A record that has been sleeping for 100 years has been released to the world. This is a record no one has read before. It is a 102-page report written by the Japanese military and handed over to the U.S. military during World War II.

It was in April 1958 that the report, which had been gathering dust in an archive near Washington, D.C., returned to Japan. It has been lying in the Japanese defense ministry archive ever since, and 68-year-old writer and history journalist Nobuyuki Watanabe brought it to life.

“I didn’t want to study. I only read books. I found history books most interesting. Because I didn’t study and got only 5 points on math, I could not get into the University of Tokyo,” said the energetic voice over the phone.

The 1923 Great Kanto earthquake claimed the lives of over 100,000 people. 100 years ago in September, more than 6,000 Koreans living in Japan were massacred. The tragedy began with rumors that Koreans had poisoned wells. But the Japanese government denied the facts until recently, saying “there is no record.”

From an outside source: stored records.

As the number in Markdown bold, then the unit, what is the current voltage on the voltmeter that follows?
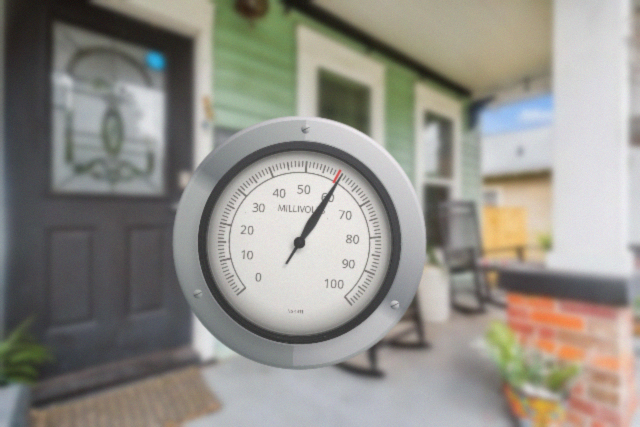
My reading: **60** mV
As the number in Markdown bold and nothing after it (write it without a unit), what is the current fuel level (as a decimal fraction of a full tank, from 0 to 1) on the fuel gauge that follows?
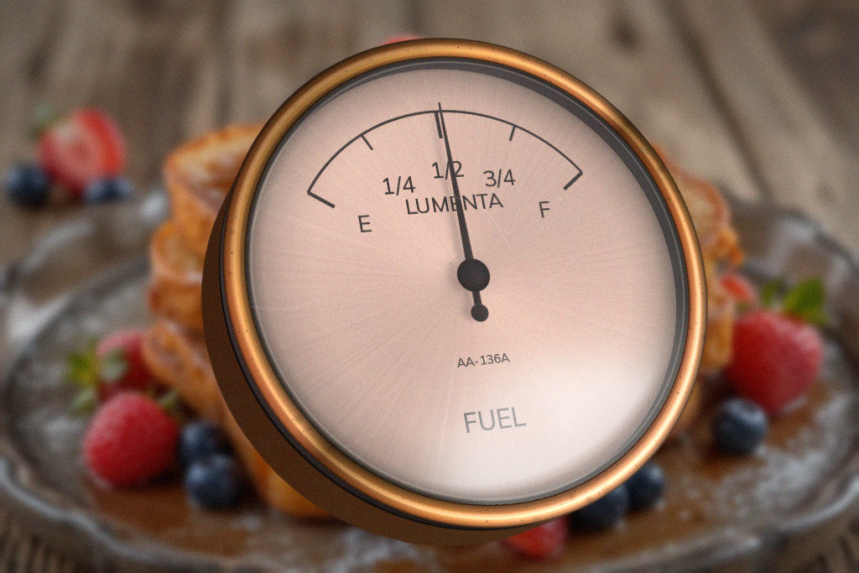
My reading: **0.5**
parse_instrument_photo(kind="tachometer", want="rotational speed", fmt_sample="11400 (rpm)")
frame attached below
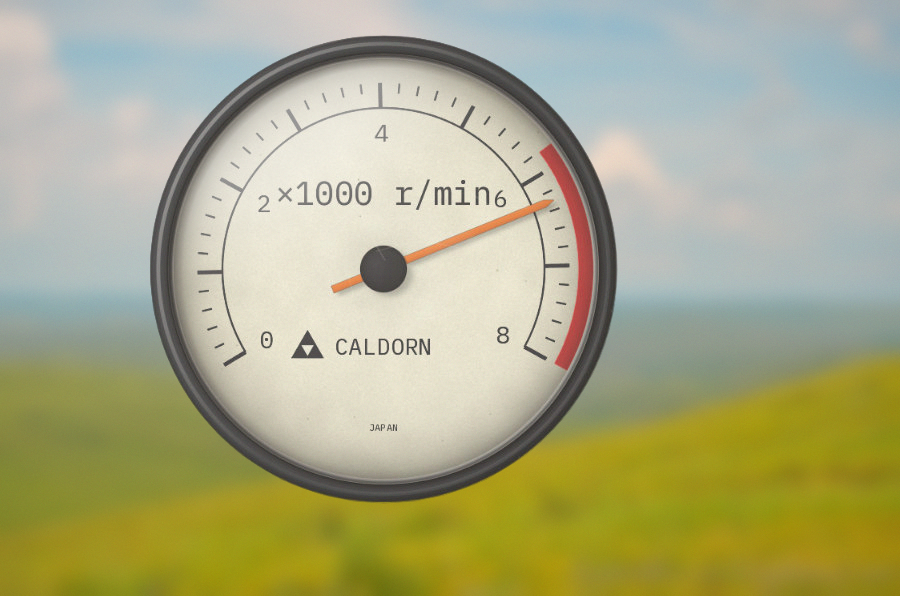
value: 6300 (rpm)
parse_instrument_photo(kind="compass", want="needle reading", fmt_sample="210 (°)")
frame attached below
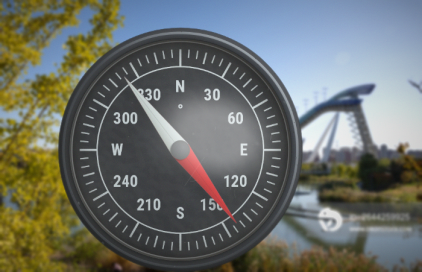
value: 142.5 (°)
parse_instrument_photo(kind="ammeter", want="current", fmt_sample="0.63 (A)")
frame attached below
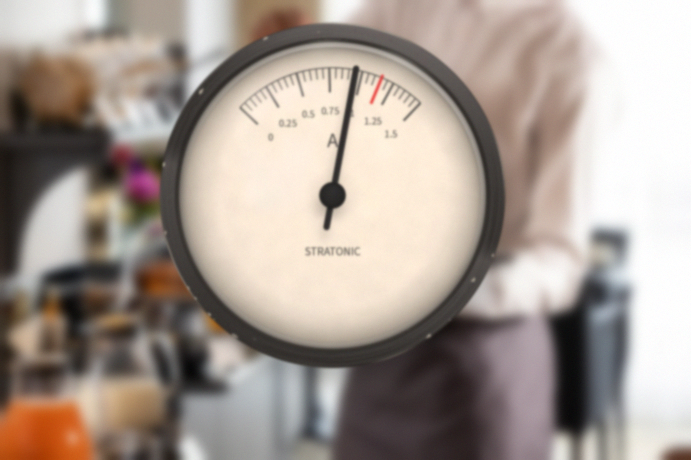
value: 0.95 (A)
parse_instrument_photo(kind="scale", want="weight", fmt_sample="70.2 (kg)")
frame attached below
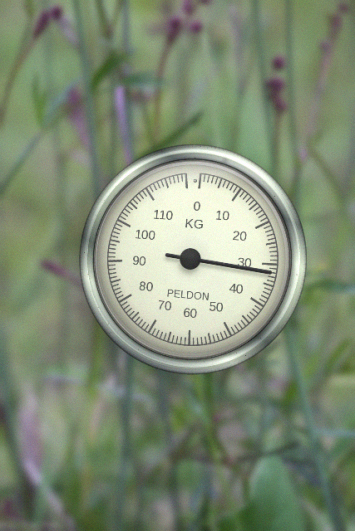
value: 32 (kg)
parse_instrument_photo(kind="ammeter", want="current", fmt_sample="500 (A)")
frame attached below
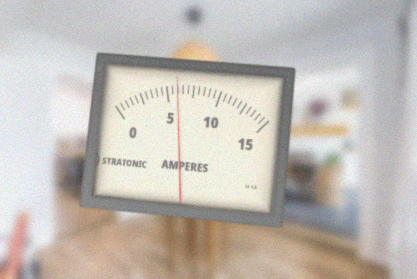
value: 6 (A)
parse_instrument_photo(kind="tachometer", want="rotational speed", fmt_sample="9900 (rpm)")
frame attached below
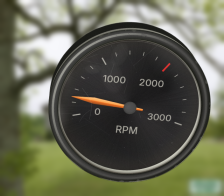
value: 300 (rpm)
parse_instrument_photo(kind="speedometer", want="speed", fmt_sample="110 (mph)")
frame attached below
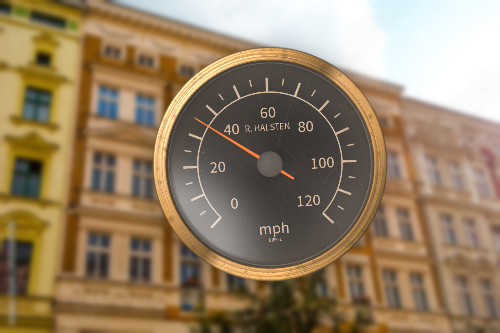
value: 35 (mph)
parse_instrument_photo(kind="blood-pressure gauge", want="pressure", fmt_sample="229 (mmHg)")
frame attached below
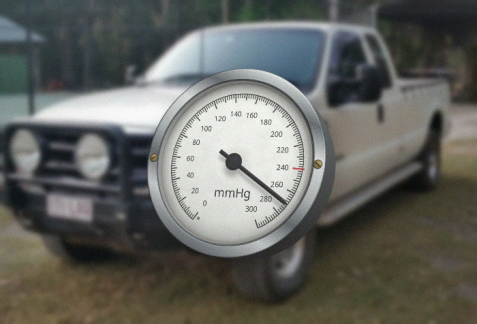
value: 270 (mmHg)
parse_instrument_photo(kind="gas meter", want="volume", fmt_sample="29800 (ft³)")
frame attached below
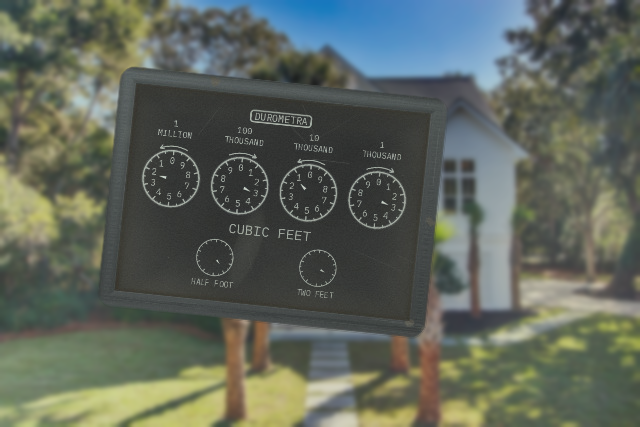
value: 231300 (ft³)
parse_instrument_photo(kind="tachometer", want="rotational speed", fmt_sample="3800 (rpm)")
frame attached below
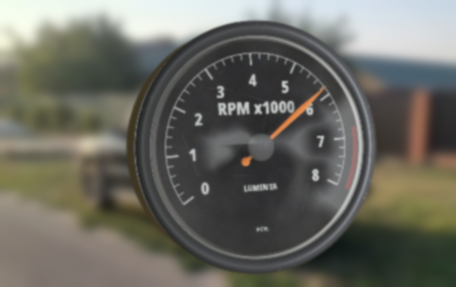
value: 5800 (rpm)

But on December 14, an article directly refuting Tokyo’s long-standing denial was published in the Mainichi Shimbun online. Watanabe discovered the records. The report was drafted by the military headquarters in Kumagaya, Saitama Prefecture, which had been in charge of conscription and veterans affairs under the Army Ministry.

How did this document come to light? “I felt as if the records from 100 years ago were waiting to be read,” the journalist said.

Watanabe began covering the 90th anniversary of the Kanto earthquake as a reporter for the Asahi Shimbun in 2013. He began to question why Koreans had been massacred during the time. Watanabe began to collect related materials and read them at home every day. It was not easy to dig into old documents. It often took several days to understand one Chinese character. Then, this summer, he was asked to lecture for the 100th anniversary of the earthquake.

He reviewed his documents before the presentation and discovered a document that had been mentioned in “The Great Kanto Earthquake, the Truth behind the Denial of the Massacre,” published in Japan two years ago and translated into Korean this August.

Watanabe studied the report he hadn’t read as it was too difficult to understand, and in the end, he brought it to the world. He plans to publish a book on it.

Why is he willing to confront the historical records of Japan’s faults? He resolutely said, “If we don’t clarify why these things happened, the same things can happen again. What to be done now is to reinterpret these documents. It is my job to do my best.”